Sunday, July 10, 2011

15 minute Asian Noodles

This dish is delicious and tasted just like take out lo-mein (one of our favs).  It is also great to make when you need to clean some veggies out of the fridge.  It can add up a little the first time you make it buying the sauces and stuff but they keep well in the fridge make it easy to whip up again.  I didn't buy the Maggi sauce but apparently from what I've read it's delicious and I will probably get it for the next time I make it.  We used a wok like the recipe suggested but I'm sure you can use a skillet.  If you use a wok just remember it cooks hot and fast.


Ingredients: (remember put any veggie in you want)
1/2 c sliced mushrooms
2 carrots - thinly sliced
1/2 c zucchini
1/4 c onion or scallions
1 lb Asian noodles - I just bought dried lo-mein ones in the Asian aisle
2 tablespoons oyster sauce
1 teaspoon Maggi sauce (substitute with 2 tsp soy sauce)
1 tablespoon Chinese rice wine (substitute with dry sherry)
2 tablespoon cooking oil (canola or vegetable)
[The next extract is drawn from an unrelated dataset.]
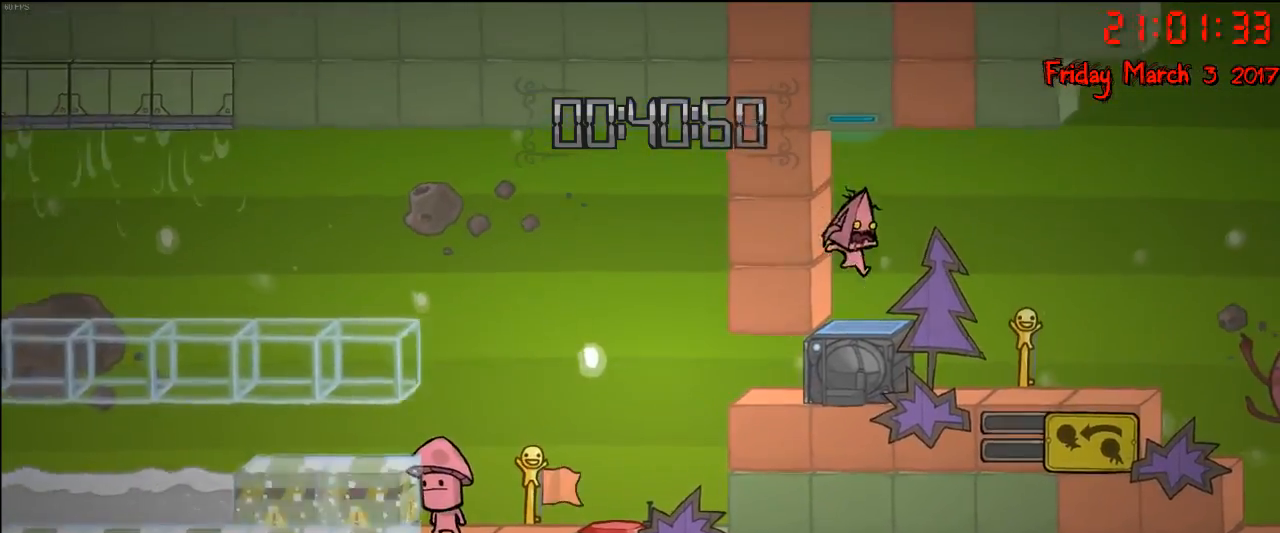
{"buttons": [], "left_stick": "center", "right_stick": "center", "events": []}
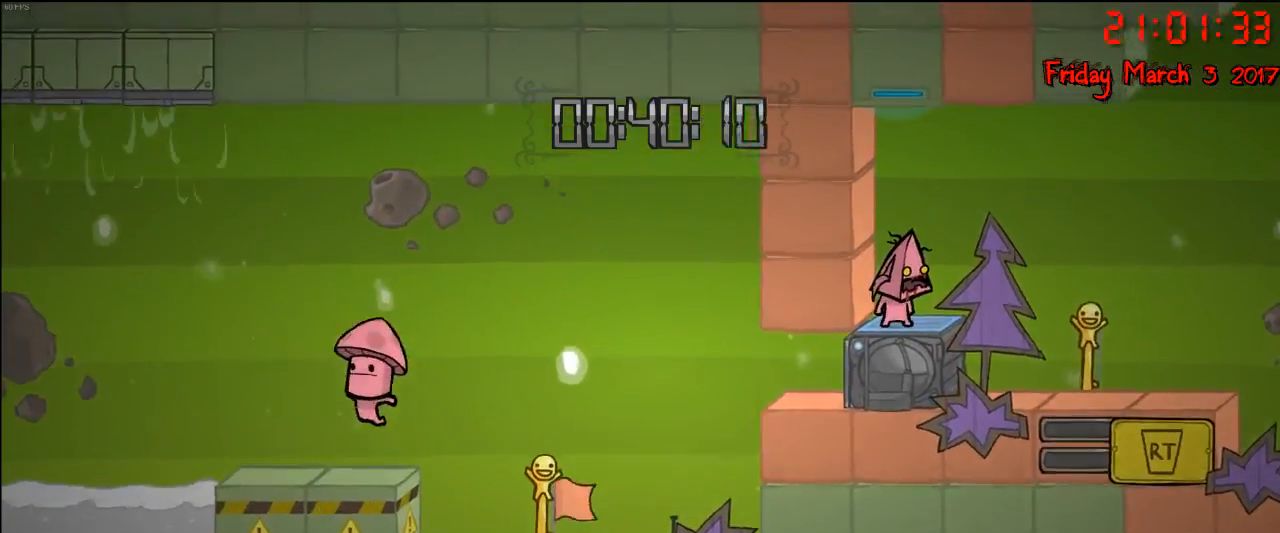
{"buttons": [], "left_stick": "center", "right_stick": "center", "events": []}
1. Boil water and cook noodles according to package directions (timing depends on thickness of noodles). Be sure to stir and separate noodles as they cook. Reserve 1/4 cup of hot noodle water. Drain noodles, set aside. While water is boiling, thinly slice your vegetables. Multitask!
2. Heat wok or large fry pan over high heat. When hot, add cooking oil. Add scallions/onions, fry for 10 seconds. Add carrots and any firmer veggies you are adding, fry until softened, 30 seconds. Add mushrooms and softer veggies, fry 30 seconds.
3. Add oyster, Maggi, rice wine and the reserved hot water. Cook for 30 seconds. Add your noodles, fry another minute to incorporate all ingredients.